# Cleaning out freezer-meat disposal???



## lickcreek2 (Dec 15, 2009)

I need suggestions of how to dispose of a large amount of old freezer burnt meat from a chest freezer. 

Long story short, my dad passed away 5 years ago, leaving my mom home alone. She offered me her old chest freezer as she no longer needs that much freezer space living alone. What I wasn't aware of until now, is that she hasn't lifted the lid since before dad passed on. Most of the meat in there is too old and/or freezer burnt, and is no good. I need to figure out how to dispose of this much meat.

It's WAY to much to use for dog food. I could really use some ideas of how to dispose of this. I would LOVE to have the freezer space!!!


----------



## mothernature (Aug 22, 2010)

Look up local hog farmers, they are always looking for that kind of stuff!


----------



## Alice In TX/MO (May 10, 2002)

I fed my dogs out of a friend's deep freeze for a year. Unless you are in a hurry, just keep pecking away at it.


----------



## Becka03 (Mar 29, 2009)

Our local freecycle- people are always posting freezer burnt meat for dog food- and it goes fast!


----------



## Bearfootfarm (Jul 13, 2006)

I have 7 dogs.
There's never any "waste" around here


----------



## Jackie (Jun 20, 2008)

- Given data -
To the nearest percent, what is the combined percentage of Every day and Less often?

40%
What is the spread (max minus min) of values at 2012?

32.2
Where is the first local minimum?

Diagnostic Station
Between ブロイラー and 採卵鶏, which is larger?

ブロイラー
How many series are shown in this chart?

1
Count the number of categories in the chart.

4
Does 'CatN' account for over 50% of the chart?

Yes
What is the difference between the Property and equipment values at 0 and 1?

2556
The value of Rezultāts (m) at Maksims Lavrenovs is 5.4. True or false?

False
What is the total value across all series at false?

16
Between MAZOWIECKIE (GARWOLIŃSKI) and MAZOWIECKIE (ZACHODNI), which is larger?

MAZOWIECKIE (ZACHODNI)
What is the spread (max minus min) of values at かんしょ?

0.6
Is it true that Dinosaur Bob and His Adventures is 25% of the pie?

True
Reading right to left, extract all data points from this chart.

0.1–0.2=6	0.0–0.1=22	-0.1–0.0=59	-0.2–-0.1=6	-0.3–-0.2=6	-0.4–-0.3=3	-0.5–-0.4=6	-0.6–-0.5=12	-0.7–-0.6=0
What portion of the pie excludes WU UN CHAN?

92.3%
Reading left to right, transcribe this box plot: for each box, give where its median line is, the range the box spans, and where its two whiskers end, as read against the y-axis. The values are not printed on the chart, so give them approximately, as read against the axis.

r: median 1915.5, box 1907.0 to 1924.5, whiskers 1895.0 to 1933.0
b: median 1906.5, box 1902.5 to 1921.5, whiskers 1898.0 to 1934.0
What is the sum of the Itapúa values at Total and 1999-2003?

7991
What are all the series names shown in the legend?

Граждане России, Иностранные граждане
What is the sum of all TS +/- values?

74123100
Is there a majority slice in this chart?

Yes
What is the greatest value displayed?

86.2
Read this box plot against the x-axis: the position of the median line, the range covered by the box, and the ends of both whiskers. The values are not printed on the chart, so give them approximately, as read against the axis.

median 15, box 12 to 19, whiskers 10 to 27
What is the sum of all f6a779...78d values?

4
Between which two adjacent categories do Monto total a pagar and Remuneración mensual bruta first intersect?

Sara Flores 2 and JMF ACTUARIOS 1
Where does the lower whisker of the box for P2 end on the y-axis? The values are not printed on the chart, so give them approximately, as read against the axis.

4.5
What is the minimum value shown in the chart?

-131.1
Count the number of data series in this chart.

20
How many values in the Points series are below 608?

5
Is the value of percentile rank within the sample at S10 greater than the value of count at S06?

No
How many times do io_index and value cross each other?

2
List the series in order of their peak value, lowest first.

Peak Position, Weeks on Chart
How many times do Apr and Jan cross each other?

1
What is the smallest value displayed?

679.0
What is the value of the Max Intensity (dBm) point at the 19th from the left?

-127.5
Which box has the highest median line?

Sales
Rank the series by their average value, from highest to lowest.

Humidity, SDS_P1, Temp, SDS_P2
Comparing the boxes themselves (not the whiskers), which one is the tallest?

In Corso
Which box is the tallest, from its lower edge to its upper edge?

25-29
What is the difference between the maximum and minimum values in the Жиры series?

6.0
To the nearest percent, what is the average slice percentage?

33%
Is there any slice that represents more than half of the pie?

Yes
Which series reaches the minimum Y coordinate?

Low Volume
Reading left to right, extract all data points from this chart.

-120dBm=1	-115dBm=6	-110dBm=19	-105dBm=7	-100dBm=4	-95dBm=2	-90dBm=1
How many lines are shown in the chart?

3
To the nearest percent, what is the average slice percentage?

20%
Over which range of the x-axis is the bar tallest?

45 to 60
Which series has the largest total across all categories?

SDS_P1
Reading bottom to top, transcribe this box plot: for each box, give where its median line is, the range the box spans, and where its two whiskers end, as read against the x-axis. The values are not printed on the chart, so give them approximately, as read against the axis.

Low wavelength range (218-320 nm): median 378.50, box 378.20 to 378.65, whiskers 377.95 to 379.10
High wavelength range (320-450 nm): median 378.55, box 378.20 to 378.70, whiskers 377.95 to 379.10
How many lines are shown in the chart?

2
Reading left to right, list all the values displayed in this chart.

- Check your understanding -
a. In the freezer-meat thread, what does mothernature suggest doing with the old meat?
b. Reproduce everything in the freezer-meat thread from "Look up local" down to "away at it.".
c. Translate this sentence from the freezer-meat thread into Spanish: "I fed my dogs out of a friend's deep freeze for a year."

- Outputs by task -
a. Looking up local hog farmers, who are always looking for that kind of thing.

b.
Look up local hog farmers, they are always looking for that kind of stuff!


----------



## Alice In TX/MO (May 10, 2002)

I fed my dogs out of a friend's deep freeze for a year. Unless you are in a hurry, just keep pecking away at it.

c. Alimenté a mis perros con lo que había en el congelador de un amigo durante un año.